Transcribed page contents:
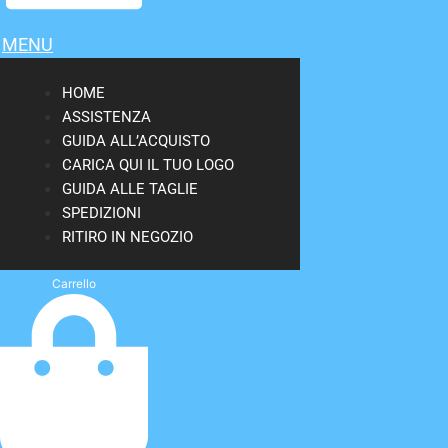
MENU
HOME
ASSISTENZA
GUIDA ALL’ACQUISTO
CARICA QUI IL TUO LOGO
GUIDA ALLE TAGLIE
SPEDIZIONI
RITIRO IN NEGOZIO
Carrello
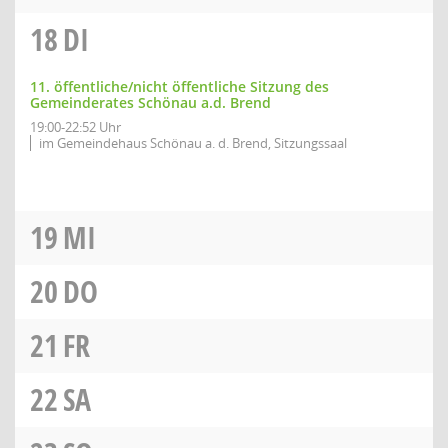
18
DI
11. öffentliche/nicht öffentliche Sitzung des
Gemeinderates Schönau a.d. Brend
19:00-22:52 Uhr
im Gemeindehaus Schönau a. d. Brend, Sitzungssaal
19
MI
20
DO
21
FR
22
SA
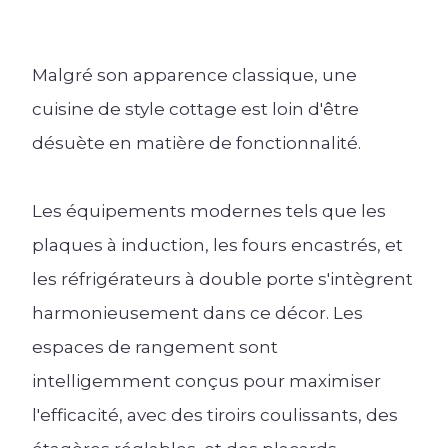
Malgré son apparence classique, une
cuisine de style cottage est loin d'être
désuète en matière de fonctionnalité.
Les équipements modernes tels que les
plaques à induction, les fours encastrés, et
les réfrigérateurs à double porte s'intègrent
harmonieusement dans ce décor. Les
espaces de rangement sont
intelligemment conçus pour maximiser
l'efficacité, avec des tiroirs coulissants, des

Instruction:
Word for word, give the entries above again, with no images included.

Answer space:
MENU
HOME
ASSISTENZA
GUIDA ALL’ACQUISTO
CARICA QUI IL TUO LOGO
GUIDA ALLE TAGLIE
SPEDIZIONI
RITIRO IN NEGOZIO
Carrello
18
DI
11. öffentliche/nicht öffentliche Sitzung des
Gemeinderates Schönau a.d. Brend
19:00-22:52 Uhr
im Gemeindehaus Schönau a. d. Brend, Sitzungssaal
19
MI
20
DO
21
FR
22
SA
Malgré son apparence classique, une
cuisine de style cottage est loin d'être
désuète en matière de fonctionnalité.
Les équipements modernes tels que les
plaques à induction, les fours encastrés, et
les réfrigérateurs à double porte s'intègrent
harmonieusement dans ce décor. Les
espaces de rangement sont
intelligemment conçus pour maximiser
l'efficacité, avec des tiroirs coulissants, des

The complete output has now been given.